PROBLEM REQUIREMENTS: Every line below is to be quoted exactly, with nothing added or dropped.

(Beginning of RECORDS PROVIDED)

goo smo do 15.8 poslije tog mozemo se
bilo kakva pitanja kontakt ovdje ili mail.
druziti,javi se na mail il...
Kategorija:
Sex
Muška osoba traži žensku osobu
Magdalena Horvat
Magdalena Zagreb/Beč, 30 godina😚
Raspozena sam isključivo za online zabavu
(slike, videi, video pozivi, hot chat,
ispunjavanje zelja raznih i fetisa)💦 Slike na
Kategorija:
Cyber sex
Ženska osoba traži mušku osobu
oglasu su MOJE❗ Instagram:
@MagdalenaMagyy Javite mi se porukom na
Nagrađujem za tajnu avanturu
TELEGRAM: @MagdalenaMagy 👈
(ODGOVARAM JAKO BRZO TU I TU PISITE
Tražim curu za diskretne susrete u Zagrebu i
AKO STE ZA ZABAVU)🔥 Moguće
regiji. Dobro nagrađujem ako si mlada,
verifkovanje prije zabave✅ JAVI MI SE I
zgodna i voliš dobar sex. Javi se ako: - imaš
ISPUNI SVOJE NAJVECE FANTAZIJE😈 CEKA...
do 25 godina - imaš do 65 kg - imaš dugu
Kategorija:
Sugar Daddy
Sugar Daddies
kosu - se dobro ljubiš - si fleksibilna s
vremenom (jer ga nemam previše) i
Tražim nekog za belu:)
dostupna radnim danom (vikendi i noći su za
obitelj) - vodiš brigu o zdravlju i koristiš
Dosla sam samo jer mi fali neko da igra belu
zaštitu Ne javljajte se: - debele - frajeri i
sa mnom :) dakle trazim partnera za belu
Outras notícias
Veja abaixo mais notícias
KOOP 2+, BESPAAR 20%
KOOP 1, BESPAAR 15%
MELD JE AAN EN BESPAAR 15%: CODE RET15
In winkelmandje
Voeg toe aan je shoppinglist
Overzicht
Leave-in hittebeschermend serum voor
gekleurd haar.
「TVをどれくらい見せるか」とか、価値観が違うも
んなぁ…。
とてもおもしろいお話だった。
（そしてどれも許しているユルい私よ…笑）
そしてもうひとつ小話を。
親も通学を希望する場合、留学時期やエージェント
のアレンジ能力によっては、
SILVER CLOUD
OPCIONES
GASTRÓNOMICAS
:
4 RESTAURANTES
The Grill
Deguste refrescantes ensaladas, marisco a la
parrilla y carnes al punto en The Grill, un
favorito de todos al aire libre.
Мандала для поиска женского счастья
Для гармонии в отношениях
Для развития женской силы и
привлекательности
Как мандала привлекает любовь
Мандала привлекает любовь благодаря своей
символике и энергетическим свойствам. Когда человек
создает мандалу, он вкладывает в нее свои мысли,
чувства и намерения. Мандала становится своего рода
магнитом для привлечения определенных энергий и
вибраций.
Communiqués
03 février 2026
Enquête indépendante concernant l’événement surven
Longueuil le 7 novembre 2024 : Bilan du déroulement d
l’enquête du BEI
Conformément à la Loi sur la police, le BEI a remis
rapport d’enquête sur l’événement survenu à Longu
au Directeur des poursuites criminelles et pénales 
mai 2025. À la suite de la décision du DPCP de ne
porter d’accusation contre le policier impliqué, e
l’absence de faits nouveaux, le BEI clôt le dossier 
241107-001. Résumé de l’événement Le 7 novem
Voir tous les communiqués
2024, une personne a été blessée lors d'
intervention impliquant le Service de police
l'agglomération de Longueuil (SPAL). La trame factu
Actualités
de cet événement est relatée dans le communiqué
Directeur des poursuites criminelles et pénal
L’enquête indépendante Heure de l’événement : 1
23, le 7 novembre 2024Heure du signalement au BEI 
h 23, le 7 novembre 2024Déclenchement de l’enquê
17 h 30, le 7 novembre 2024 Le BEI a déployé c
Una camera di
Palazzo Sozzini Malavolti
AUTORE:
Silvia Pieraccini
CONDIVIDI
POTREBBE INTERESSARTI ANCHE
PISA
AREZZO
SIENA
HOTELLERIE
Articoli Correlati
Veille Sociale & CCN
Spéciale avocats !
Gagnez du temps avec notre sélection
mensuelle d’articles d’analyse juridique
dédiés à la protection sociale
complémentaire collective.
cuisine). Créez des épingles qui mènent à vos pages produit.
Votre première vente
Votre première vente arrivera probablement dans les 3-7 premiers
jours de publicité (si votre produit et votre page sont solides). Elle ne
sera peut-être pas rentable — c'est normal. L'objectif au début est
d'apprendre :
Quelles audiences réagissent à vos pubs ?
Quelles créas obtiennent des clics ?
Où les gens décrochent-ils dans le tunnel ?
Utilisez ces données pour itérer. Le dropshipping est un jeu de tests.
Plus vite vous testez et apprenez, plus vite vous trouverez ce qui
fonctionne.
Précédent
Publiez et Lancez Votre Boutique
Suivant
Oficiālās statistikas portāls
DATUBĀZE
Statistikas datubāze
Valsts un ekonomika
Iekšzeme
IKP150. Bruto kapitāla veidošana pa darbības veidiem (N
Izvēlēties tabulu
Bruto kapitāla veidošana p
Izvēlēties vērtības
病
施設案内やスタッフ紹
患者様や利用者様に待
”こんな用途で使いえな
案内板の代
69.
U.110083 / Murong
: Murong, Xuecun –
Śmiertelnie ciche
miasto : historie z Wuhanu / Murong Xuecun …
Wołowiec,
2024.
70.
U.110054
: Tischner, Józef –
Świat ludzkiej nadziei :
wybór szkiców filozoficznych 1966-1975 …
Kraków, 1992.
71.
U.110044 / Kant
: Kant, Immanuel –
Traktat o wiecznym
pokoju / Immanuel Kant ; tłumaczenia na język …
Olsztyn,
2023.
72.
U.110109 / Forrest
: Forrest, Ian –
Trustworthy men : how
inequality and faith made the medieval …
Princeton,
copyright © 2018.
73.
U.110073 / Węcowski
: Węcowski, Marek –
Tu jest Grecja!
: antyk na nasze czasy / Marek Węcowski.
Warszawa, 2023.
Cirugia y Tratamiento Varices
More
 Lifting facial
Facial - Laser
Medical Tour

(End of RECORDS PROVIDED)

WRITTEN REPLY:
goo smo do 15.8 poslije tog mozemo se
bilo kakva pitanja kontakt ovdje ili mail.
druziti,javi se na mail il...
Kategorija:
Sex
Muška osoba traži žensku osobu
Magdalena Horvat
Magdalena Zagreb/Beč, 30 godina😚
Raspozena sam isključivo za online zabavu
(slike, videi, video pozivi, hot chat,
ispunjavanje zelja raznih i fetisa)💦 Slike na
Kategorija:
Cyber sex
Ženska osoba traži mušku osobu
oglasu su MOJE❗ Instagram:
@MagdalenaMagyy Javite mi se porukom na
Nagrađujem za tajnu avanturu
TELEGRAM: @MagdalenaMagy 👈
(ODGOVARAM JAKO BRZO TU I TU PISITE
Tražim curu za diskretne susrete u Zagrebu i
AKO STE ZA ZABAVU)🔥 Moguće
regiji. Dobro nagrađujem ako si mlada,
verifkovanje prije zabave✅ JAVI MI SE I
zgodna i voliš dobar sex. Javi se ako: - imaš
ISPUNI SVOJE NAJVECE FANTAZIJE😈 CEKA...
do 25 godina - imaš do 65 kg - imaš dugu
Kategorija:
Sugar Daddy
Sugar Daddies
kosu - se dobro ljubiš - si fleksibilna s
vremenom (jer ga nemam previše) i
Tražim nekog za belu:)
dostupna radnim danom (vikendi i noći su za
obitelj) - vodiš brigu o zdravlju i koristiš
Dosla sam samo jer mi fali neko da igra belu
zaštitu Ne javljajte se: - debele - frajeri i
sa mnom :) dakle trazim partnera za belu
Outras notícias
Veja abaixo mais notícias
KOOP 2+, BESPAAR 20%
KOOP 1, BESPAAR 15%
MELD JE AAN EN BESPAAR 15%: CODE RET15
In winkelmandje
Voeg toe aan je shoppinglist
Overzicht
Leave-in hittebeschermend serum voor
gekleurd haar.
「TVをどれくらい見せるか」とか、価値観が違うも
んなぁ…。
とてもおもしろいお話だった。
（そしてどれも許しているユルい私よ…笑）
そしてもうひとつ小話を。
親も通学を希望する場合、留学時期やエージェント
のアレンジ能力によっては、
SILVER CLOUD
OPCIONES
GASTRÓNOMICAS
:
4 RESTAURANTES
The Grill
Deguste refrescantes ensaladas, marisco a la
parrilla y carnes al punto en The Grill, un
favorito de todos al aire libre.
Мандала для поиска женского счастья
Для гармонии в отношениях
Для развития женской силы и
привлекательности
Как мандала привлекает любовь
Мандала привлекает любовь благодаря своей
символике и энергетическим свойствам. Когда человек
создает мандалу, он вкладывает в нее свои мысли,
чувства и намерения. Мандала становится своего рода
магнитом для привлечения определенных энергий и
вибраций.
Communiqués
03 février 2026
Enquête indépendante concernant l’événement surven
Longueuil le 7 novembre 2024 : Bilan du déroulement d
l’enquête du BEI
Conformément à la Loi sur la police, le BEI a remis
rapport d’enquête sur l’événement survenu à Longu
au Directeur des poursuites criminelles et pénales 
mai 2025. À la suite de la décision du DPCP de ne
porter d’accusation contre le policier impliqué, e
l’absence de faits nouveaux, le BEI clôt le dossier 
241107-001. Résumé de l’événement Le 7 novem
Voir tous les communiqués
2024, une personne a été blessée lors d'
intervention impliquant le Service de police
l'agglomération de Longueuil (SPAL). La trame factu
Actualités
de cet événement est relatée dans le communiqué
Directeur des poursuites criminelles et pénal
L’enquête indépendante Heure de l’événement : 1
23, le 7 novembre 2024Heure du signalement au BEI 
h 23, le 7 novembre 2024Déclenchement de l’enquê
17 h 30, le 7 novembre 2024 Le BEI a déployé c
Una camera di
Palazzo Sozzini Malavolti
AUTORE:
Silvia Pieraccini
CONDIVIDI
POTREBBE INTERESSARTI ANCHE
PISA
AREZZO
SIENA
HOTELLERIE
Articoli Correlati
Veille Sociale & CCN
Spéciale avocats !
Gagnez du temps avec notre sélection
mensuelle d’articles d’analyse juridique
dédiés à la protection sociale
complémentaire collective.
cuisine). Créez des épingles qui mènent à vos pages produit.
Votre première vente
Votre première vente arrivera probablement dans les 3-7 premiers
jours de publicité (si votre produit et votre page sont solides). Elle ne
sera peut-être pas rentable — c'est normal. L'objectif au début est
d'apprendre :
Quelles audiences réagissent à vos pubs ?
Quelles créas obtiennent des clics ?
Où les gens décrochent-ils dans le tunnel ?
Utilisez ces données pour itérer. Le dropshipping est un jeu de tests.
Plus vite vous testez et apprenez, plus vite vous trouverez ce qui
fonctionne.
Précédent
Publiez et Lancez Votre Boutique
Suivant
Oficiālās statistikas portāls
DATUBĀZE
Statistikas datubāze
Valsts un ekonomika
Iekšzeme
IKP150. Bruto kapitāla veidošana pa darbības veidiem (N
Izvēlēties tabulu
Bruto kapitāla veidošana p
Izvēlēties vērtības
病
施設案内やスタッフ紹
患者様や利用者様に待
”こんな用途で使いえな
案内板の代
69.
U.110083 / Murong
: Murong, Xuecun –
Śmiertelnie ciche
miasto : historie z Wuhanu / Murong Xuecun …
Wołowiec,
2024.
70.
U.110054
: Tischner, Józef –
Świat ludzkiej nadziei :
wybór szkiców filozoficznych 1966-1975 …
Kraków, 1992.
71.
U.110044 / Kant
: Kant, Immanuel –
Traktat o wiecznym
pokoju / Immanuel Kant ; tłumaczenia na język …
Olsztyn,
2023.
72.
U.110109 / Forrest
: Forrest, Ian –
Trustworthy men : how
inequality and faith made the medieval …
Princeton,
copyright © 2018.
73.
U.110073 / Węcowski
: Węcowski, Marek –
Tu jest Grecja!
: antyk na nasze czasy / Marek Węcowski.
Warszawa, 2023.
Cirugia y Tratamiento Varices
More
 Lifting facial
Facial - Laser
Medical Tour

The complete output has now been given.